President Trump will take his tax return fight to the Supreme Court. A federal appeals court has ruled that Trump’s accounting firm Mazars USA must turn over eight years of Trump’s personal and corporate tax returns to Manhattan prosecutors. The Second Circuit said Mazars, not Trump, was subpoenaed, so the president’s claim of immunity from prosecution or investigation has no bearing. Trump’s personal attorney Jay Sekulow said “We will be taking this case to the Supreme Court.”
CBPP: If the courts strike down the Affordable Care Act, wealthy taxpayers would get a big tax cut. A new report from the Center on Budget and Policy Priorities finds that taxpayers earning more than $200,000 a year (or couples earning over $250,000 a year) will receive billions of dollars in tax cuts if the courts find the Affordable Care Act unconstitutional. That’s because the ACA requires those households to pay a 0.9 percent Medicare tax and a 3.8 percent net investment income tax. CBPP finds that most of the tax cuts would go to households with incomes exceeding $1 million, with an average cut of $46,000 per household.
Would President Trump shut down the government over impeachment? Congressional insiders are increasingly worried about the possibility, and over the weekend Trump would not reject the idea. Government funding runs out on Nov 21 and there appears to be no chance Congress will agree on a full complement of spending bills that soon.

### Information supplied
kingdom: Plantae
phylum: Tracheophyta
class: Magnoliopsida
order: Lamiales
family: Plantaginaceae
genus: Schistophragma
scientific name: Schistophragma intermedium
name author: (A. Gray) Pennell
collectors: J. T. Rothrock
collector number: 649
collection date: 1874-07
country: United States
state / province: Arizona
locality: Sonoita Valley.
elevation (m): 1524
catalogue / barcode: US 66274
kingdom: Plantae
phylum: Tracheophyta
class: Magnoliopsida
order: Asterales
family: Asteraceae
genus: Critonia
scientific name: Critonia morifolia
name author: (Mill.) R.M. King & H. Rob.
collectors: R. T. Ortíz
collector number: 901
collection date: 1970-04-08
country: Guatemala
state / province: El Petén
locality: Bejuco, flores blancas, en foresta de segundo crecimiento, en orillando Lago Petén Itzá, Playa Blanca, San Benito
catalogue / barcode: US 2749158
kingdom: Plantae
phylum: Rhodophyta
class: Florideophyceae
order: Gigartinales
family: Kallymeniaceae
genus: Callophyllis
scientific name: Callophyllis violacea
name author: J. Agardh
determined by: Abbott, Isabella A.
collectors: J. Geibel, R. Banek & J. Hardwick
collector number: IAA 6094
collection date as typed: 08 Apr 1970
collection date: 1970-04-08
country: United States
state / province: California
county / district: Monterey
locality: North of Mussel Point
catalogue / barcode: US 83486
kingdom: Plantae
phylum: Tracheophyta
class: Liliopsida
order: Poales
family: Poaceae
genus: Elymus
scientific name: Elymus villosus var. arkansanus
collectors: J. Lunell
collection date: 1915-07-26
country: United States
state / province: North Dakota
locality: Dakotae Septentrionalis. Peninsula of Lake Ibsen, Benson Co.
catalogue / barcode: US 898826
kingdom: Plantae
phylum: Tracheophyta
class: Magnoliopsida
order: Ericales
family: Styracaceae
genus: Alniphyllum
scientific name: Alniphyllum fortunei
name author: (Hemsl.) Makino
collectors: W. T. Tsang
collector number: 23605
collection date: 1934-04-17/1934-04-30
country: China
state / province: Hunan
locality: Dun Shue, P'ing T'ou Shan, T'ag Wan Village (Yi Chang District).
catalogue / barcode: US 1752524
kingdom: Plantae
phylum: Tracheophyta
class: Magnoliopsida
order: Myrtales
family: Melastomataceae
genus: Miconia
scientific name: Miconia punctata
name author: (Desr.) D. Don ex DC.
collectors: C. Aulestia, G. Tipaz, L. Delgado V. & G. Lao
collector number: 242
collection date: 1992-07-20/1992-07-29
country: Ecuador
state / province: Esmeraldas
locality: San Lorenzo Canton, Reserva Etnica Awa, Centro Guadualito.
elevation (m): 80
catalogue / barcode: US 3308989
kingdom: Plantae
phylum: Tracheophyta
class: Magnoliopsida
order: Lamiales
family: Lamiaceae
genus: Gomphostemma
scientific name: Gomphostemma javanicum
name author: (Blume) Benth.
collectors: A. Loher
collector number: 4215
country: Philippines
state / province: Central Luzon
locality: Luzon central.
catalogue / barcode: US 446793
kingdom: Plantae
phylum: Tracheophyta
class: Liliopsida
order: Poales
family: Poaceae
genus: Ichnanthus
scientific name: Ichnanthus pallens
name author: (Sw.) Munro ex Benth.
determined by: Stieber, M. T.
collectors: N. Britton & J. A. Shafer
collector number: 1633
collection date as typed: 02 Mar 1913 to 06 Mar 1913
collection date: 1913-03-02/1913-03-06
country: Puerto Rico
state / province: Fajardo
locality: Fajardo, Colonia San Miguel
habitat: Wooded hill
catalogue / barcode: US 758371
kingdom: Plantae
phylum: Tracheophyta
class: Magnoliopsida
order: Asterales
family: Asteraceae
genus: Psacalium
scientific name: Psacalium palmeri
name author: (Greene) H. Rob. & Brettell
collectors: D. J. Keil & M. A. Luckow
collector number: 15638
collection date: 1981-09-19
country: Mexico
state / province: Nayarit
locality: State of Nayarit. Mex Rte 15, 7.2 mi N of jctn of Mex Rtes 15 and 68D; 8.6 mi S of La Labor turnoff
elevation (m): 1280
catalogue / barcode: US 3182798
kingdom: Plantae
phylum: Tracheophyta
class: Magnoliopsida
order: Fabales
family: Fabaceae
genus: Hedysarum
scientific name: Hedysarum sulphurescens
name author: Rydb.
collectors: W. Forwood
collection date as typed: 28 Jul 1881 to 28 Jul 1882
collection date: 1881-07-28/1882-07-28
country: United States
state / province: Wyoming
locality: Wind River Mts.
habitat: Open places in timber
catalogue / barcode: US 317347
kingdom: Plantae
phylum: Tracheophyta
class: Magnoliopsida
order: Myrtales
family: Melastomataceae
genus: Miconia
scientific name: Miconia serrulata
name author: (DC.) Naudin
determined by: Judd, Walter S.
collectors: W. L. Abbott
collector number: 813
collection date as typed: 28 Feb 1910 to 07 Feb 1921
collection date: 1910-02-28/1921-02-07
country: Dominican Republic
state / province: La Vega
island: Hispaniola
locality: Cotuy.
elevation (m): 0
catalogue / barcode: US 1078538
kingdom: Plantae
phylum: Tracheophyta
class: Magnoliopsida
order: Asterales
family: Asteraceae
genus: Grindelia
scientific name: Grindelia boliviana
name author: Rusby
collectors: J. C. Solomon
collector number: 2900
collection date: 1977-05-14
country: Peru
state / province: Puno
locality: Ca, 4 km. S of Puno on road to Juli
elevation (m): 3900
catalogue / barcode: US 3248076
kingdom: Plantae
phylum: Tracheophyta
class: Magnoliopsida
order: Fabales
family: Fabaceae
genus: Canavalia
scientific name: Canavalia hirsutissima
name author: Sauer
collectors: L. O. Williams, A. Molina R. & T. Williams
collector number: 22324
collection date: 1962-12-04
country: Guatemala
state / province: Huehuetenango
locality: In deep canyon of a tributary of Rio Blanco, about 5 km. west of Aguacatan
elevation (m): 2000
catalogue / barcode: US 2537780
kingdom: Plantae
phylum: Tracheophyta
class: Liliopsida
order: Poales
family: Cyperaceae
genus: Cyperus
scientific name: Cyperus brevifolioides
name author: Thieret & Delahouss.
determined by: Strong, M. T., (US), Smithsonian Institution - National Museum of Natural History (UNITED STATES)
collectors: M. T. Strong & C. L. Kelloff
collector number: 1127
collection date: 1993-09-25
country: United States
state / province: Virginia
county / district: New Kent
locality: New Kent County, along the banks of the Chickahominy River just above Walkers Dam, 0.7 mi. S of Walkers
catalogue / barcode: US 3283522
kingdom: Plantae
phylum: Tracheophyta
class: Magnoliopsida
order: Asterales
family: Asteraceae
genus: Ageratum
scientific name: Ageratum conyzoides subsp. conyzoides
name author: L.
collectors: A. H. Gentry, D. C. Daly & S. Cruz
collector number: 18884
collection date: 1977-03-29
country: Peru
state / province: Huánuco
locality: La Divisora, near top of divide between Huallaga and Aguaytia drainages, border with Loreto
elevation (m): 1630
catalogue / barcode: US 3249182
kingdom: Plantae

### Problem requirements
Translate this sentence from the news briefs into Spanish: "President Trump will take his tax return fight to the Supreme Court."

### Answer below
El presidente Trump llevará su batalla por sus declaraciones de impuestos a la Corte Suprema.